USD: Dollar to stay bid during the first part of the week

Despite the G7 summit managing to underwhelm very low expectations and President Trump threatening auto tariffs, the spillover into risk assets has been rather limited, with Asian FX stable overnight and EUR/USD modesty up (despite the fact that the euro is sensitive to the threat of car tariffs). Although the overhang of global trade wars is still very much alive, the global FX price action this week will be driven by the stream of key event risks:

  • US–North Korea Summit (Tuesday)
  • FOMC meeting (Wednesday)
  • ECB meeting (Thursday)

The first two, in particular, pose some downside risk to the already fragile risk environment via the potential risk off channel or prospects of even higher USD funding costs, respectively. All this suggest a generally supported USD, particularly during the first part of the week.

EUR: ECB providing a floor under EUR/USD

The event of the week for the euro is the ECB meeting (Thursday), with central bank officials’ recent communication actively shifting market expectations towards a somewhat more hawkish outcome. We now expect the ECB to announce a reduced extension of QE by one more quarter to end-2018 and cut monthly purchases from €30bn to €10bn. While this should be euro positive and partly counteract the potentially more hawkish FOMC bias (Wednesday), a retention of the open-ended QE programme should prevent a material euro rally.

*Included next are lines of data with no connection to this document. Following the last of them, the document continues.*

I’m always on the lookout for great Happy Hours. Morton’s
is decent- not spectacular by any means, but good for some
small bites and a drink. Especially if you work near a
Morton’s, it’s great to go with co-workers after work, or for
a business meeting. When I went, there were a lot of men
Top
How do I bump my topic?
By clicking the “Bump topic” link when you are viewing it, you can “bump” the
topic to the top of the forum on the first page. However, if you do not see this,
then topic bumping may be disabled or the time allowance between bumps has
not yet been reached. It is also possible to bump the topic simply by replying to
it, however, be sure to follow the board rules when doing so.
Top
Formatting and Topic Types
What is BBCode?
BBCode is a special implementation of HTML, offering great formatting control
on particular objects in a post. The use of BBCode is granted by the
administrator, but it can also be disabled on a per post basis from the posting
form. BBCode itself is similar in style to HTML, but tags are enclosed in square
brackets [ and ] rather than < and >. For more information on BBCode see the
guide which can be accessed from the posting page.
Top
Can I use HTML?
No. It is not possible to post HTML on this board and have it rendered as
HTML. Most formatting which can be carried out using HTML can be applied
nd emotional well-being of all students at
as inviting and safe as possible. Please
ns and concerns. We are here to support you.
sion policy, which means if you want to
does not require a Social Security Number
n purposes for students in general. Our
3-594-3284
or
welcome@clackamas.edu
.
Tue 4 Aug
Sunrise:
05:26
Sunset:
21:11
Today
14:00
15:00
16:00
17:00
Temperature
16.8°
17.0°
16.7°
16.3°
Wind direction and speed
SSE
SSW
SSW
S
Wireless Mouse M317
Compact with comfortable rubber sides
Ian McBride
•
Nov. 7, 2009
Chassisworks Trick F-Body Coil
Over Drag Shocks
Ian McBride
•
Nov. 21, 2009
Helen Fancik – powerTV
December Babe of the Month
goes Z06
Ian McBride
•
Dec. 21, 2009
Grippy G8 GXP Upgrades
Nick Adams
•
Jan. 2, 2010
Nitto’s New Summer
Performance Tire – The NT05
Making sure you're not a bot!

GBP: Stable sterling ahead of Tuesday's vote

We expect fairly neutral GBP trading today ahead of Tuesday's UK parliament vote on amendments to the EU withdrawal bill. There is a chance the government loses one of the key votes, such that parliament, after all, does have a chance of a ‘meaningful’ say in the final Brexit deal. This would lessen the chances of a hard Brexit and could again help sterling. On the data front, April UK industrial production should remain unchanged today from the previous month, thus having a fairly limited impact on GBP.

CZK: May CPI the last ingredient for the June CNB hike

May Czech CPI inflation is the last crucial data point ahead of the Czech National Bank meeting on 27 June. Following the robust 1Q wage growth, we see Czech May CPI inflation moving back above the 2% target (to 2.1% YoY) given the rise in oil prices and the likely modest acceleration in food prices. This, coupled with a very weak Czech koruna (which is materially softer than the CNB forecast pencils in, suggesting monetary conditions are too loose) and signs of an overheating economy point to a rate hike in June. Given the fragile external environment, the spillover into EUR/CZK should be limited (as was the case following the hawkish comments from CNB board members last week).